I kicked them out while I cleaned. Their manager called me to argue that it was not a consequential amount of deadly neurotoxin that his employees had tracked all over my house.
"Those bulbs contain only 3-5 grams of mercury," sneered Moron 3.
"And how much is harmful to children or dogs?" I replied.
"I don't know, but it's more than that!"
Touché.
The disaster ended, sadly predictably, with Moron 1 presenting me with a bill. I laughed and told him to have the owner contact me. Anything less than an apology and an offer to reduce the bill to costs was going to be refused.

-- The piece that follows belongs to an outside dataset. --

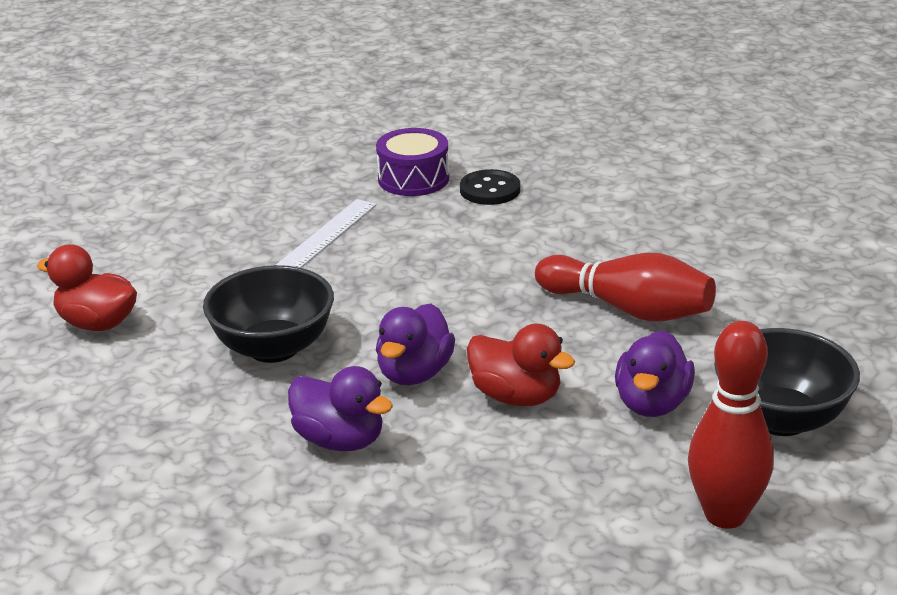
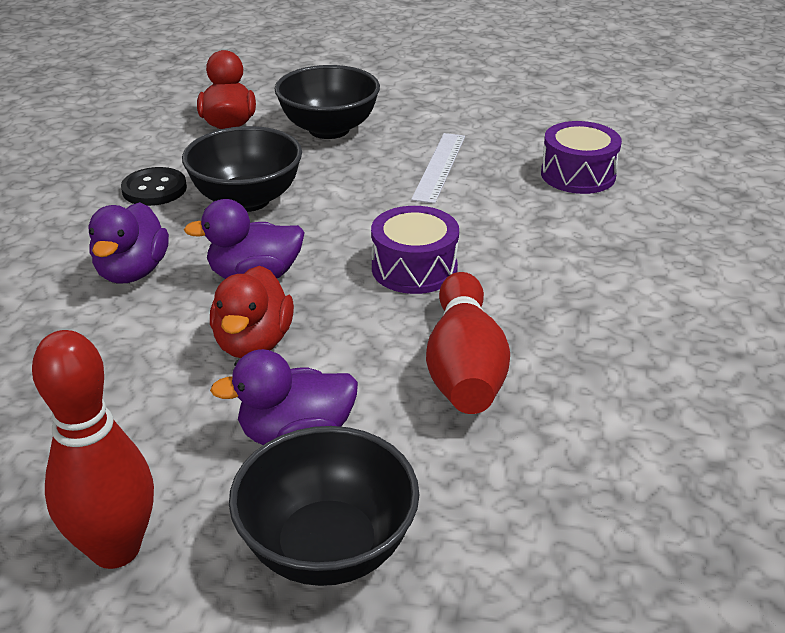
camera: 60 degrees right, 5 degrees up
white ruler [276,199,377,268] -> white ruler turned 75 degrees counterclockwise [411,133,465,204]
black button [460,169,520,205] -> black button moved to [121,167,187,206]
none -> black bowl [275,65,380,139]
none -> purple drum [371,206,459,294]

I would get neither.
He called very soon, when I was on my way to Lowe's for a new bulb and air filter. He asked what happened, and I explained. Then he cut to the chase. "The job is completed," Moron 4 said in his thick Appalachian drawl. "I wanner know why ya don't think you hafta pay yer bill."
It was soon clear that if they had burned my house down on their way out, we would be having the same conversation.
"Wow," I said. "Sir, I've never seen your balls, but they must be fucking huge. We're talking beach balls, here."
"I don't know why yer talkin' like dat t'me," he replied.
There would be no offer to pay for damages. No offer to fix the damages. No apology. No offer to reduce the bill. Just demands for payment in full, buttressed with curiously self-serving scientific claims about the harmlessness of mercury.
"Well, I'm not gonner be swore at," he snapped.
Then don't fucking call me again, because it's all I've got for yinz.